Data Mining And Data Warehousing
Capacity Planning
Disk Space Requirement of Data Warehouse
Disk space required to set up data warehouse is calculated using size of following tables:
- Fact Table, F
- Dimension Table, D
- Aggregate Table, A
- Index Table for the Fact Table, Fi
- Index Table for the Dimension Table, Di
- Index Table for the Aggregate Table, Ai
- Temporary Space
- Sort Space
| Required Disk space | = F + Fi+A + Ai + D + Di + T + S | |
| = 3F + Fi+ D + Di + T + S | as, F = A = Ai |
| = 3F + 0.3F + D + Di + T + S | as, Index of Fact is approximate 30% of Fact Table |
| = 3F + 0.3F+0.1F+0.1F + T + S | as D near equal to Di and D is 10% of Fact Table |
| Required Disk Space | = 3.5F + T + S | |
| Required Disk Space | <= 3.5F + T | as S is less than T and F |
Temporary Space is required to perform tasks like loading operational data, cleaning and transforming data.
Temporary space requirement is calculated using number of concurrent queries, n, that is allowed to execute and
size of largest partition, P.
Temporary Space, T = (2n+ 1)P
For example, let's suppose we have Fact table of size 30 GB and we have to keep 4 years data live.
Total fact data is 30 * 4 = 120 GB
| Disk Space Required | = 3.5 F + T |
| = 3.5 * 120 + T |
| = 420 + T GB |
| |
| T | = (2n + 1 ) P, let n = 4 and P = 4GB |
| |
| Disk Space Required | = 420 + (2n+1)P |
| =420 +(2 * 4 + 1) * 4 |
| =420 +36 |
| =456 GB |
Required CPU capacity
First, we have to find the time required to access the largest amount of data warehouse data.
Fact table is the largest table in the data warehouse.
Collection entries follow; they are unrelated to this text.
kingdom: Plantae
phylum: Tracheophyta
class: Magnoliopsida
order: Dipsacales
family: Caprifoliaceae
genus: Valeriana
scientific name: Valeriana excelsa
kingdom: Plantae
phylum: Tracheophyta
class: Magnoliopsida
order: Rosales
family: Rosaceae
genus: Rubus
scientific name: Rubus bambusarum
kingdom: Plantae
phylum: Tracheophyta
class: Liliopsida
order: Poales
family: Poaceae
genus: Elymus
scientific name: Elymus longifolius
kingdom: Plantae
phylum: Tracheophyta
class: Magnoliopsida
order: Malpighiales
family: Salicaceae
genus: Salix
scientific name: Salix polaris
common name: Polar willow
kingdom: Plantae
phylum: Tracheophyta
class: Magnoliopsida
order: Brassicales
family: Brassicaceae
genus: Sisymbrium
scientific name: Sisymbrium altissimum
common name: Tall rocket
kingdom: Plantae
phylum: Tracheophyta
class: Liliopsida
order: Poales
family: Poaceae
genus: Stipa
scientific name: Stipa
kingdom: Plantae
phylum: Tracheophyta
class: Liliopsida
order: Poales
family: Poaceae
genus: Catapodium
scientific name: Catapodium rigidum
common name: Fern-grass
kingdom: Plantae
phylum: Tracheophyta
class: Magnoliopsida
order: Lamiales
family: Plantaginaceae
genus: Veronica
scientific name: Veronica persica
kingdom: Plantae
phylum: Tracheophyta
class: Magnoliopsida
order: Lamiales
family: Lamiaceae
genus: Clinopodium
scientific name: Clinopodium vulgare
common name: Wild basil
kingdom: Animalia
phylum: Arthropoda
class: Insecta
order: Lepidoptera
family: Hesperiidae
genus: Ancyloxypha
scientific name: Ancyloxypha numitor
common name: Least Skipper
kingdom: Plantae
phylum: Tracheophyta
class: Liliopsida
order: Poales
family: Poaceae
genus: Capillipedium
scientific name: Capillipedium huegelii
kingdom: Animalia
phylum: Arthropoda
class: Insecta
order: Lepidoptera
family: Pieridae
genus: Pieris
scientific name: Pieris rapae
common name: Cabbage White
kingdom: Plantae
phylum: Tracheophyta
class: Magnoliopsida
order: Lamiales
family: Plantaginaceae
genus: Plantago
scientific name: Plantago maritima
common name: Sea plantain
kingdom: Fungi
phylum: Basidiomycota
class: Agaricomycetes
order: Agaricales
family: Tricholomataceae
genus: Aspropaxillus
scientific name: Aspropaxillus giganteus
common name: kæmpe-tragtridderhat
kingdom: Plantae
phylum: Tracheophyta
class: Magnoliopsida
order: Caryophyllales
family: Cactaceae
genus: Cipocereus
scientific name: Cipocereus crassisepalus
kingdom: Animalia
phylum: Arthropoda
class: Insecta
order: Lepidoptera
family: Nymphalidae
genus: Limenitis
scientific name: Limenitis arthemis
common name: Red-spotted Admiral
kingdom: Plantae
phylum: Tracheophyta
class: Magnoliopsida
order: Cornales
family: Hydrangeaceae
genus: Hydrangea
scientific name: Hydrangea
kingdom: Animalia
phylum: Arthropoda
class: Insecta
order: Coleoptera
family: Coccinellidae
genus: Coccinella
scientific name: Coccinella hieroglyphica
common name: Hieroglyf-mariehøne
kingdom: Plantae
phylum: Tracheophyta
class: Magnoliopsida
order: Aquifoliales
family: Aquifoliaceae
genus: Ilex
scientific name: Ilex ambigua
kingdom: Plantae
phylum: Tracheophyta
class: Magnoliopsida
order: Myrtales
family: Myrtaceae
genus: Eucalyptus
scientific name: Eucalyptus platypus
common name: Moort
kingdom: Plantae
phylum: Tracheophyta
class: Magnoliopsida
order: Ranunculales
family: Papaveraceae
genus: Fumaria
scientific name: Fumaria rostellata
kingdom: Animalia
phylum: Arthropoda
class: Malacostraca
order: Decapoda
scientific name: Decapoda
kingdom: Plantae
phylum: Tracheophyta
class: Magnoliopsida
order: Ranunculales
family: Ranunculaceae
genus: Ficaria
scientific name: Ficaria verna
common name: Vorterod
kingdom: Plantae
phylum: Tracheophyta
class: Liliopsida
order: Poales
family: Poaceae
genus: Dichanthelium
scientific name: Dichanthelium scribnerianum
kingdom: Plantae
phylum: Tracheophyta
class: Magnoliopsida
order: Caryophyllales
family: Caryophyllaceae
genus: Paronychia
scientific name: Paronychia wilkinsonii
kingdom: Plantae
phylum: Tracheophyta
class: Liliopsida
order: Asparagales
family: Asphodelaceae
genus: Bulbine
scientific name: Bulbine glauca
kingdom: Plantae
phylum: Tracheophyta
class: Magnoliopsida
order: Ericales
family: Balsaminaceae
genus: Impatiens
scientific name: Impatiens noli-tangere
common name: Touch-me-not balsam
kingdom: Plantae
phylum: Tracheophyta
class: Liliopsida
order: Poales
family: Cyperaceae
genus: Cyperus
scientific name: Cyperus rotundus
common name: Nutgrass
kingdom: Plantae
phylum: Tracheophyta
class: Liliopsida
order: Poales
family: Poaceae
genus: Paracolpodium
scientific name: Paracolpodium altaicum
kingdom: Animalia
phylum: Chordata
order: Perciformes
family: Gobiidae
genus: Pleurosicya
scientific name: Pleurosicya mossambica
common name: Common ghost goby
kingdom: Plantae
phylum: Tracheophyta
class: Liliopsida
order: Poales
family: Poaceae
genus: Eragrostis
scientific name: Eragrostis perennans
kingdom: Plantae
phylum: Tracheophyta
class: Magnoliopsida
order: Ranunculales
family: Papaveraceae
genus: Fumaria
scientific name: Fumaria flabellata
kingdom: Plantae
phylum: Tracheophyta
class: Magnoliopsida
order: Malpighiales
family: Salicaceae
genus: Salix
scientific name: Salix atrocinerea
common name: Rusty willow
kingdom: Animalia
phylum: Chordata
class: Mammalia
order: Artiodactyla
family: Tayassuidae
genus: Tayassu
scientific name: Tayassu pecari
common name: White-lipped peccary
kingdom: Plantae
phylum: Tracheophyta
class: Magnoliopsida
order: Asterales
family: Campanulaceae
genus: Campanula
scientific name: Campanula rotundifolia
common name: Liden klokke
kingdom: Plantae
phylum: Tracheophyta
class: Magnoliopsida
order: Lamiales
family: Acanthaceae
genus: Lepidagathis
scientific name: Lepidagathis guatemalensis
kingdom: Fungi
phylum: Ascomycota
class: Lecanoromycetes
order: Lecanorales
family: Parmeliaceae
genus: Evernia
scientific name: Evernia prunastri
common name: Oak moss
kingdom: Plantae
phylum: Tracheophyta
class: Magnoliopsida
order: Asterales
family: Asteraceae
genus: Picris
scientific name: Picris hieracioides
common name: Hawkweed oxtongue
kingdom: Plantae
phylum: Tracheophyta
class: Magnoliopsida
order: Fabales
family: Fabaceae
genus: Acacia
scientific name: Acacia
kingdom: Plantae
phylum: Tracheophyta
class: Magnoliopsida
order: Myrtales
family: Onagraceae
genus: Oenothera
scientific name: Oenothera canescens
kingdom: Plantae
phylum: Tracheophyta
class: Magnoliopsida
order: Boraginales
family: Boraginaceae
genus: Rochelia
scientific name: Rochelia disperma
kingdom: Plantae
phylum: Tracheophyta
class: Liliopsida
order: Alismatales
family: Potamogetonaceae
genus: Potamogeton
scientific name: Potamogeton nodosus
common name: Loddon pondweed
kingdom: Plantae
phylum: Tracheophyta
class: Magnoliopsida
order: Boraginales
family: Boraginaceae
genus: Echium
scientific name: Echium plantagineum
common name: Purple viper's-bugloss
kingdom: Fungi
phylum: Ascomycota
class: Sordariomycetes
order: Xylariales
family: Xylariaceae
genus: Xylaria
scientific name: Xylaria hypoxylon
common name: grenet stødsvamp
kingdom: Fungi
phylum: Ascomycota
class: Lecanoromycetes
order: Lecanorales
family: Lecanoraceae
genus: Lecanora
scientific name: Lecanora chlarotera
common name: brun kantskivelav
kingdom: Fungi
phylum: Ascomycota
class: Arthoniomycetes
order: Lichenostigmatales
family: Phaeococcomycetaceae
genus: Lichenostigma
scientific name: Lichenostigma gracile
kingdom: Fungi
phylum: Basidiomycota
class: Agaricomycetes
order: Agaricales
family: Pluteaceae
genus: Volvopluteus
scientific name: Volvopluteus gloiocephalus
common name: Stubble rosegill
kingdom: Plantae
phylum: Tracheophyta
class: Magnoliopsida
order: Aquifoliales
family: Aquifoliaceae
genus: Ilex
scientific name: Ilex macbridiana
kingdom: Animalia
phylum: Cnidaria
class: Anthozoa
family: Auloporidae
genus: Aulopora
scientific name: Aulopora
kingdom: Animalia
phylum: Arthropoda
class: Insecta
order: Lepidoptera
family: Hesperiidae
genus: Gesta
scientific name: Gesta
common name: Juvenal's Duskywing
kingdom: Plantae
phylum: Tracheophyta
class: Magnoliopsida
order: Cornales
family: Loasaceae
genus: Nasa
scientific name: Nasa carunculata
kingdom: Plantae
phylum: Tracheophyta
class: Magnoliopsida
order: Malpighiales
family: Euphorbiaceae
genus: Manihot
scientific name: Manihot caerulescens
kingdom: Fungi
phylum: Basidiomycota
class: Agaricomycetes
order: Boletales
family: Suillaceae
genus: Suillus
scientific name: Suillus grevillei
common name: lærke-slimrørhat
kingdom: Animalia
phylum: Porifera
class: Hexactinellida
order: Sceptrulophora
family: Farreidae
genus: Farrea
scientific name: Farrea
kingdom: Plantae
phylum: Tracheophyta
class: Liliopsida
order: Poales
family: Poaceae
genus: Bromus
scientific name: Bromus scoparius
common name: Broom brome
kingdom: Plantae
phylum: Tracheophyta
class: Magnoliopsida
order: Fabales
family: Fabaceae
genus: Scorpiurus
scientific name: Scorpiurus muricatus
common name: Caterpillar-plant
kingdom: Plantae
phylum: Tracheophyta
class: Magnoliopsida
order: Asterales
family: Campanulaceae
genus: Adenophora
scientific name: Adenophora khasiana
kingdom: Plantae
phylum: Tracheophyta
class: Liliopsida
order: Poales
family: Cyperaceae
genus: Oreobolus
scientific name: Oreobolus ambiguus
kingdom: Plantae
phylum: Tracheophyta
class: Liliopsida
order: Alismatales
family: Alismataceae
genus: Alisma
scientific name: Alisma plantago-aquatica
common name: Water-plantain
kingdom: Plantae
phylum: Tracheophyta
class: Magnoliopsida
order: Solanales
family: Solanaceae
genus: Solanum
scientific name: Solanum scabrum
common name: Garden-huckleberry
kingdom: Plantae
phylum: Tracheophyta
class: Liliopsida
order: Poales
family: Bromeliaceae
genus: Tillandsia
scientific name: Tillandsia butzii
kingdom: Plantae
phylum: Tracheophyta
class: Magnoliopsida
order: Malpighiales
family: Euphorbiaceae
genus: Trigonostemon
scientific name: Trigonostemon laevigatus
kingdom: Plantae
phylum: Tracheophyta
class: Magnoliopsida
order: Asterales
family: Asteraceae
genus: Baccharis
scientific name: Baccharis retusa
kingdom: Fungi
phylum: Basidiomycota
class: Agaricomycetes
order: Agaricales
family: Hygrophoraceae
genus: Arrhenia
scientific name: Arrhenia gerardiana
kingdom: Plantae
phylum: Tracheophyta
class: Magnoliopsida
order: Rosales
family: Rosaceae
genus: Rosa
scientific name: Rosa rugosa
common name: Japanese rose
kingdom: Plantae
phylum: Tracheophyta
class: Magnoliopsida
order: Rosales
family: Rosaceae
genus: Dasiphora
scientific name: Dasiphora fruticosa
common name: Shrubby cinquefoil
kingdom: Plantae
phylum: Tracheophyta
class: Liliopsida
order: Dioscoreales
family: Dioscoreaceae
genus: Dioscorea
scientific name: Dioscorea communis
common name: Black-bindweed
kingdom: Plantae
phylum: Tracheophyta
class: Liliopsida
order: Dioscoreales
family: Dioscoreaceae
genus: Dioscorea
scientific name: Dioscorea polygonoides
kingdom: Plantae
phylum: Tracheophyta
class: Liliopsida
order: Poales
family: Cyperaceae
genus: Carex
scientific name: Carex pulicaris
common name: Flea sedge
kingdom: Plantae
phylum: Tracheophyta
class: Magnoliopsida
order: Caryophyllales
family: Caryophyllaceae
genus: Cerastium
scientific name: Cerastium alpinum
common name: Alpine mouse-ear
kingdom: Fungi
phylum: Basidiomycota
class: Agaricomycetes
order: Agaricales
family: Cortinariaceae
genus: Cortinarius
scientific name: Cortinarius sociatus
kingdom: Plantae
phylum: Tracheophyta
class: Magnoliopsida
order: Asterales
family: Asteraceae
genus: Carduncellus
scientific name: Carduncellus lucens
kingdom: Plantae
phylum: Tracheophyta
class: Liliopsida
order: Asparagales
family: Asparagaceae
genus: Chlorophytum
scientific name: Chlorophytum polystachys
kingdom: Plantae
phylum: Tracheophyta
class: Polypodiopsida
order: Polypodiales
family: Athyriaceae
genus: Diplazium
So, using Fact Table (F), Scan rate of I/O device,
we can calculate the time required to scan the whole Fact table, T = F/S --- (i)
Then we have to get the response time excepted by the users, Tp
Then we calculate required scan rate according to user's response time, Sp = F/Tp
After getting the required scan rate we can know how much CPU will be needed to satisfy that scan rate.